- Theatrical release poster
- Directed by: Gregory Ratoff
- Written by: Rex Taylor
- Screenplay by: Art Arthur Robert Harari Sam Hellman
- Produced by: Raymond Griffith
- Starring: Tyrone Power Linda Darnell Warren William
- Cinematography: J. Peverell Marley
- Edited by: Francis D. Lyon
- Music by: Cyril J. Mockridge
- Distributed by: Twentieth Century Fox Film Corporation
- Release date: November 24, 1939;
- Running time: 72 minutes
- Country: United States
- Language: English

= Day-Time Wife =

1939 film by Gregory Ratoff

Day-Time Wife is a 1939 screwball comedy directed by Gregory Ratoff, starring Tyrone Power and Linda Darnell. Darnell and Power play Jane and Ken Norton, a married couple approaching their second anniversary. This was Linda Darnell's second film. Day-Time Wife was the first of four films that Darnell and Power made together over the next few years, the others being Brigham Young (1940), The Mark of Zorro (1940), and Blood and Sand (1941).

==Plot==

Jane comes to believe her husband Ken is having an extramarital affair with his secretary Kitty. To give him a taste of his own medicine, Jane secretly takes a job as secretary to womanizing architect Bernard Dexter, who, unbeknownst to Jane, has a business relationship with Ken.

==Cast==
- Tyrone Power as Ken Norton
- Linda Darnell as Jane Norton
- Warren William as Bernard Dexter
- Binnie Barnes as Blanche
- Wendy Barrie as Kitty Frazier
- Joan Davis as Miss Applegate
- Joan Valerie as Mrs.
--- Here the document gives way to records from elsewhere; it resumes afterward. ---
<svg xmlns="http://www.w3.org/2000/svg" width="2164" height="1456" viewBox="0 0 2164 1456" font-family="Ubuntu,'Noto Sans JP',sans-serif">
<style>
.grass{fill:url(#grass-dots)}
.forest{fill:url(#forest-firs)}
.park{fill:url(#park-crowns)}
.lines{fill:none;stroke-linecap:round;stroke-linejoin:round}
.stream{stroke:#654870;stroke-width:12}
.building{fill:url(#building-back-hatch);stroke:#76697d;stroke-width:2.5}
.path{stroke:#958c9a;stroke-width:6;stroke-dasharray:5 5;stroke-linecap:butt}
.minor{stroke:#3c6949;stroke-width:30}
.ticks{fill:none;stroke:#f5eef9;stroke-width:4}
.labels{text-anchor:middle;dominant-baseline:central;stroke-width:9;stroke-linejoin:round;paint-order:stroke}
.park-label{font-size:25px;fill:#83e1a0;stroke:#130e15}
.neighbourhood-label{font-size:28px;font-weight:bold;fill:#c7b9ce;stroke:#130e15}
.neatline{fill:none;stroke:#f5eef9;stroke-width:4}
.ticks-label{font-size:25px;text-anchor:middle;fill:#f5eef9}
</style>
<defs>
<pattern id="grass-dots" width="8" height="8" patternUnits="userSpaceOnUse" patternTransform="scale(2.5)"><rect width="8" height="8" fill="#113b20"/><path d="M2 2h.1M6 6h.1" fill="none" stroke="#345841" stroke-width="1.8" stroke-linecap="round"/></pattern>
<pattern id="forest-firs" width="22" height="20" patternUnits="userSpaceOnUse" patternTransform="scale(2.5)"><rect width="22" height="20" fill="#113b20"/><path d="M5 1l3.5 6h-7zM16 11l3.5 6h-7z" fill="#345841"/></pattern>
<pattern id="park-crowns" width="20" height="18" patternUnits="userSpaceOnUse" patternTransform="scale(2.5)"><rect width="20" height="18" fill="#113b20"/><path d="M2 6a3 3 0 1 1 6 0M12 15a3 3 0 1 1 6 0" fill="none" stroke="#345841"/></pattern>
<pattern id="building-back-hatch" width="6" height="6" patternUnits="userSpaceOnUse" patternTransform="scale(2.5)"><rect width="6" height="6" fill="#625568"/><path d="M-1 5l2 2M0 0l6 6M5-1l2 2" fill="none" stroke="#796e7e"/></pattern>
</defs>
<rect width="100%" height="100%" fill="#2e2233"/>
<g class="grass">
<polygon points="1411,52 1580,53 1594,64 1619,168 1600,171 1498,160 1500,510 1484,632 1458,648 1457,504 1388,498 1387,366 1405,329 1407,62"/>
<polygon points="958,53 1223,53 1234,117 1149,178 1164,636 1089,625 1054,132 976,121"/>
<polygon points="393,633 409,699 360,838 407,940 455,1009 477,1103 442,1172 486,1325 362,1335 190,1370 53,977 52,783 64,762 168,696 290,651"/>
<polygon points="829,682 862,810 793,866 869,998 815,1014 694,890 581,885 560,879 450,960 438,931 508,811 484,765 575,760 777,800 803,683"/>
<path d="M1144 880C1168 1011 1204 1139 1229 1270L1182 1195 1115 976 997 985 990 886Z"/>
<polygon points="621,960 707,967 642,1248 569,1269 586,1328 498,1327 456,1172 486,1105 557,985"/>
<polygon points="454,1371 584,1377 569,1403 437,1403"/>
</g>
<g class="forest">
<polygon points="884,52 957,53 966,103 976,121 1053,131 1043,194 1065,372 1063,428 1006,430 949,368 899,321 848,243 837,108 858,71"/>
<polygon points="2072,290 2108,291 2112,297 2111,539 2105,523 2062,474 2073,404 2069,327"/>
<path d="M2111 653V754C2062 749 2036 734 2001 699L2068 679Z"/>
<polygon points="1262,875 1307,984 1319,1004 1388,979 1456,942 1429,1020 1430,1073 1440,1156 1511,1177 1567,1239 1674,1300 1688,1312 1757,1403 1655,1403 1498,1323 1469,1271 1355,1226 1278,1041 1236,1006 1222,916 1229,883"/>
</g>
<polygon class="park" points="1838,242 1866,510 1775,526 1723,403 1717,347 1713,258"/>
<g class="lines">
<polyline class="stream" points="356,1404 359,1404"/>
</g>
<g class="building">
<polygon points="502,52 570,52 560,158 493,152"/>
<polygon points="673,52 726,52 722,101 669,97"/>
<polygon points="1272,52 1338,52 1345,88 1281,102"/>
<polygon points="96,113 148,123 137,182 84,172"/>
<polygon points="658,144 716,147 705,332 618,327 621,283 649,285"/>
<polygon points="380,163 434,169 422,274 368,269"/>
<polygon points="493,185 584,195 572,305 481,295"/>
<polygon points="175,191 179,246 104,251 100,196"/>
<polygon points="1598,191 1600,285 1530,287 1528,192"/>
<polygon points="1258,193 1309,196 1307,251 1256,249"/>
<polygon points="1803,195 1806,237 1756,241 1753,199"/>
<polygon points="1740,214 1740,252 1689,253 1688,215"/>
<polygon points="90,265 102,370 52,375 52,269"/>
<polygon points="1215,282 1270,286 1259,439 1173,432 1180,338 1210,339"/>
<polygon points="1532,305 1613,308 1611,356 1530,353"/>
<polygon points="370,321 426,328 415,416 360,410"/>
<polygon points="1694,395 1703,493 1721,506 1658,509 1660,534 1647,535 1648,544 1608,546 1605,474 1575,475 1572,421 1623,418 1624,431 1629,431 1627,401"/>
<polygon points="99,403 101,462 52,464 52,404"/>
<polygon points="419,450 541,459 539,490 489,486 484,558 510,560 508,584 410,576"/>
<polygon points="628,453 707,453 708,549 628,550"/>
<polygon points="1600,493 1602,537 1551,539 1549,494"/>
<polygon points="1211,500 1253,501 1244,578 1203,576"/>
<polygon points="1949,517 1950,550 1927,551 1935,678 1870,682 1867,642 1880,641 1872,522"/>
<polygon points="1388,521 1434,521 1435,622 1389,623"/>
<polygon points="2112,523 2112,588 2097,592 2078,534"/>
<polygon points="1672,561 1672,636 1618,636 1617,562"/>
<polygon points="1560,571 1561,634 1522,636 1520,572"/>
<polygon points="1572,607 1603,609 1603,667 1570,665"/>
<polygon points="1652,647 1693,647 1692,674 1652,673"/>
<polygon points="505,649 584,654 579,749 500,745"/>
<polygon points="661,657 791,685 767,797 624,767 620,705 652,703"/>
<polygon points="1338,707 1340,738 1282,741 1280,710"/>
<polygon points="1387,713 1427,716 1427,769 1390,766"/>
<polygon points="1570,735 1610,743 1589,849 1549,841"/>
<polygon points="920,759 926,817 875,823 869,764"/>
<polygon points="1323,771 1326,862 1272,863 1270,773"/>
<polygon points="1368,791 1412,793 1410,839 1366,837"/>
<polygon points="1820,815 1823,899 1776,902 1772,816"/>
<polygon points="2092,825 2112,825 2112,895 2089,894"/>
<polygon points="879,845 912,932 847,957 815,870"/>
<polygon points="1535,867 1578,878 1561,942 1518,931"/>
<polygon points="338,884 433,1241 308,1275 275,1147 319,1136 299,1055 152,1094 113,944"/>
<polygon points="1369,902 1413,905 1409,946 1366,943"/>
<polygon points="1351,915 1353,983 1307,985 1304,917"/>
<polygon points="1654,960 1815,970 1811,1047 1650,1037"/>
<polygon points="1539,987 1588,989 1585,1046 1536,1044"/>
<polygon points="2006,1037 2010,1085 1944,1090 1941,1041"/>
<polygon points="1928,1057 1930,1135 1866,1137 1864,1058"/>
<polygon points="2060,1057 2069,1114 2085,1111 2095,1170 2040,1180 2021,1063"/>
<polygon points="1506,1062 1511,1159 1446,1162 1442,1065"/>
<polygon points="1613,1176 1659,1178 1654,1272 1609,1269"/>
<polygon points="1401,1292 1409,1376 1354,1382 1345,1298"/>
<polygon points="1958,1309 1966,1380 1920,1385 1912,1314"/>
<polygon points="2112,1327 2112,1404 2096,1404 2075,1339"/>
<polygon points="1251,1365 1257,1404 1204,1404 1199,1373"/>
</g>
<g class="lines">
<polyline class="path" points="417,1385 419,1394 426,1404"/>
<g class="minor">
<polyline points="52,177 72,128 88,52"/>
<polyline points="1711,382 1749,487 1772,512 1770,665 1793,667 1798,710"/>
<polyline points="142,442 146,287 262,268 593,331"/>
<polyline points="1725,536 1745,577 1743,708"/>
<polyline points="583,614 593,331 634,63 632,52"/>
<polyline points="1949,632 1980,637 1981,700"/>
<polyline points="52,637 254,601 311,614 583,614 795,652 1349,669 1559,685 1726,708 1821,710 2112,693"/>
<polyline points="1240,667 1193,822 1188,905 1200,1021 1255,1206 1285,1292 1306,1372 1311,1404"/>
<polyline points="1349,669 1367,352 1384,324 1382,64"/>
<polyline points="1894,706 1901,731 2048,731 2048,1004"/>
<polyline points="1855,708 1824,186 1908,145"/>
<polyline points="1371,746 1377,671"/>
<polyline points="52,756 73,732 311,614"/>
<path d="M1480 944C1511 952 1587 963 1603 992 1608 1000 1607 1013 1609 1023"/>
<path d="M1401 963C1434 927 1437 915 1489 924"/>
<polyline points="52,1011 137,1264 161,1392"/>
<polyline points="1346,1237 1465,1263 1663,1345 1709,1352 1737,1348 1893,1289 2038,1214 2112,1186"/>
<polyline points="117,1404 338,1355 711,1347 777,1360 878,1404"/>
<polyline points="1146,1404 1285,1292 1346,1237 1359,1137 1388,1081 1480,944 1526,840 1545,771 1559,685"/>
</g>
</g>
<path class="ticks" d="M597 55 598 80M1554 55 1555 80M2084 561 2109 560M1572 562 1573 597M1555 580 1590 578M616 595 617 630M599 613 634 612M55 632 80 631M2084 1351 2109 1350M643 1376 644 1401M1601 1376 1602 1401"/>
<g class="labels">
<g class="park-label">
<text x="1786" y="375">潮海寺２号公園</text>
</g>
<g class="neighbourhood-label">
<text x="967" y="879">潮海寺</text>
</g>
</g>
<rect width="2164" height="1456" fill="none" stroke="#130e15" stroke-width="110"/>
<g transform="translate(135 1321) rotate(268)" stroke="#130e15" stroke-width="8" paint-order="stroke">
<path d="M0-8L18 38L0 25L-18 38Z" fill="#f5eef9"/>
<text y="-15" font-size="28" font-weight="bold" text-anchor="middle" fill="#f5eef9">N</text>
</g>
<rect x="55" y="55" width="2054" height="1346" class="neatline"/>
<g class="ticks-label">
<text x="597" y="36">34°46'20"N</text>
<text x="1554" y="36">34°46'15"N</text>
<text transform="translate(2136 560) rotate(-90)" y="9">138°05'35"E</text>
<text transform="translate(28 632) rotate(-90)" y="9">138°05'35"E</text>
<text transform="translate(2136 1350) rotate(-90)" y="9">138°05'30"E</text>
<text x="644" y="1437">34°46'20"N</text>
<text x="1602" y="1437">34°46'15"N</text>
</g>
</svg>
Dexter
- Leonid Kinskey as Coco
- Mildred Gover as Melbourne
- Renie Riano as Miss Briggs

==Production==
Despite playing a married woman, star Linda Darnell was only 15 years old at the time of filming, having been born on October 16, 1923. Fox studio executive Darryl F. Zanuck added two years to her real age when he signed her to a contract.